И Дима, который давным-давно уже Дмитрий Андреевич (это он по привычке обращается с собой как с Димой) – Дима, как школьник, которого застукали, поспешно перевел взгляд на телеэкран и периферийным зрением поймал тихую усмешку соседки. Как будто горячим плеснуло в лицо – это ж надо так облажаться! – и он с трудом удержал радостную улыбку.
Официант расставлял перед Димой тарелки, и в этот момент соседка открыла розовую пудреницу своего мобильника. Дима услышал голос – низкий, певучий, чуть хрипловатый: "Слушай, сколько можно ждать?.. Вы где? Ну… Я тут уже больше часа… Имей в виду, могу и не дождаться". Дима почувствовал, как чутко замер склонившийся возле него официант. Перед девушкой бокал с соломинкой, вазочка с орехами, в пепельнице пара окурков каких-то тоненьких сигарет. На столе перед ней, как и перед Димой, крохотный электрический светильник в виде оплывшей свечи. Дима, как бы непроизвольно, – на голос раздавшийся – глянул и успел увидеть чуть раздвинутые скулы, большой рот и удлиненный разрез глаз. Взятые в хвост длинные волосы обнажают высокую шею и ухо с огромным ободом белой – пластмасса? – клипсы. Дима допил водку, чтобы притушить внезапный холодок в животе.
К соседнему столу официанты пронесли на двух блюдах горой наваленные ананасы, виноград, груши, киви. "Что будем под десерт? "Камю"?" – "Можно и "Камю", а лучше чего полегче – на десерт у вас другое будет. Берегите силы!" – усмехается курносый, а барышни изображают застенчивые улыбки.
Ну а соседка Димы вытягивает сигарету из длинной пачки, щелкает зажигалкой – движения спокойные, отчужденные, девушка здесь сама по себе. Со своей собственной отдельной жизнью. Вот она – загадочная для Димы – порода нынешних молодых людей, инфантильных как бы, и при этом странно укорененных в этом косматом и уродливом мире, – ну вот как, интересно, удается ей быть такой невозмутимой и естественной в этом жеребятнике? "Отсек тишины, кусок затаившейся жизни", – привычно перебирает он слова. Нет, фигня все это. Зырянка – вот кто она! И Дима тянет из заднего кармана джинсов книжечку – записать:
"…два года назад, летом, в этом городе шел дождь, я стоял под навесом автобусной остановки. Рядом в толпе две женщины. Примерно сорок и двадцать лет. Мать и дочь.

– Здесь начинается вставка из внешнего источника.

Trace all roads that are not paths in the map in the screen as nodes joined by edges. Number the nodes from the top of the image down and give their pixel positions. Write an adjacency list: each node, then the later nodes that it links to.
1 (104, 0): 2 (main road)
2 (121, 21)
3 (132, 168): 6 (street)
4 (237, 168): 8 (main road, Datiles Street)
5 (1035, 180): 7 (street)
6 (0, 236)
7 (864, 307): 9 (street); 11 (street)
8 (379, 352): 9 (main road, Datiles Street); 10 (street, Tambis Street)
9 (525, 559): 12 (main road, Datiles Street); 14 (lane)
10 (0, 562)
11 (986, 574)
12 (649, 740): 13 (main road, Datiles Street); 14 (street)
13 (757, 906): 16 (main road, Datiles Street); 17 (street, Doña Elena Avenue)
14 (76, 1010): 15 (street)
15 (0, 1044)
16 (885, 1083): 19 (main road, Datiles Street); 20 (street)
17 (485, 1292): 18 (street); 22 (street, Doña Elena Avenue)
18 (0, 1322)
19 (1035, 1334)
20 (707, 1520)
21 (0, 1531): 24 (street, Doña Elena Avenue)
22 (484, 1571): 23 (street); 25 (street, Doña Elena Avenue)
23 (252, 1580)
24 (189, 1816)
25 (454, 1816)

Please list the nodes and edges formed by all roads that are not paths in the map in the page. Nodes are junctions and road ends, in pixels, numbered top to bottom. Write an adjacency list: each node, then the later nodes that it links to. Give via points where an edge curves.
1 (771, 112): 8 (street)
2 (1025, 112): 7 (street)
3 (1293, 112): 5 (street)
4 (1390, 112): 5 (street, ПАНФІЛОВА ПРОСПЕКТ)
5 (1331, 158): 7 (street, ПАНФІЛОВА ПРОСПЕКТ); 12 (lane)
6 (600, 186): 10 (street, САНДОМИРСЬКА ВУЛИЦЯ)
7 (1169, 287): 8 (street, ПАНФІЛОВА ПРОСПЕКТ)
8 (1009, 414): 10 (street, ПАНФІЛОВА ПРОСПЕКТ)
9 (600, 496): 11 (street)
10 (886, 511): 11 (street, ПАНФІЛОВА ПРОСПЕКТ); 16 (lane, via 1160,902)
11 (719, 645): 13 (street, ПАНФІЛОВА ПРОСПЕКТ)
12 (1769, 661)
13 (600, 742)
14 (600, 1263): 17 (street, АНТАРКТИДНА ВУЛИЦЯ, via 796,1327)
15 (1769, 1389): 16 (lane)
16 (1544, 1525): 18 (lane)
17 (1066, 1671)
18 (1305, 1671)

Хороши – нет сил. Хотя лицо у матери жесткое, скуластое, с удлиненным (намек на восток или север?) разрезом глаз, с припухшими веками и губами – грубо нарисованное, почти некрасивое на первый взгляд лицо. Но то же самое было прекрасно на юном лице дочери. Именно тогда я вспомнил (неправильно вспомнил, но уже пристало) слово "зыряне".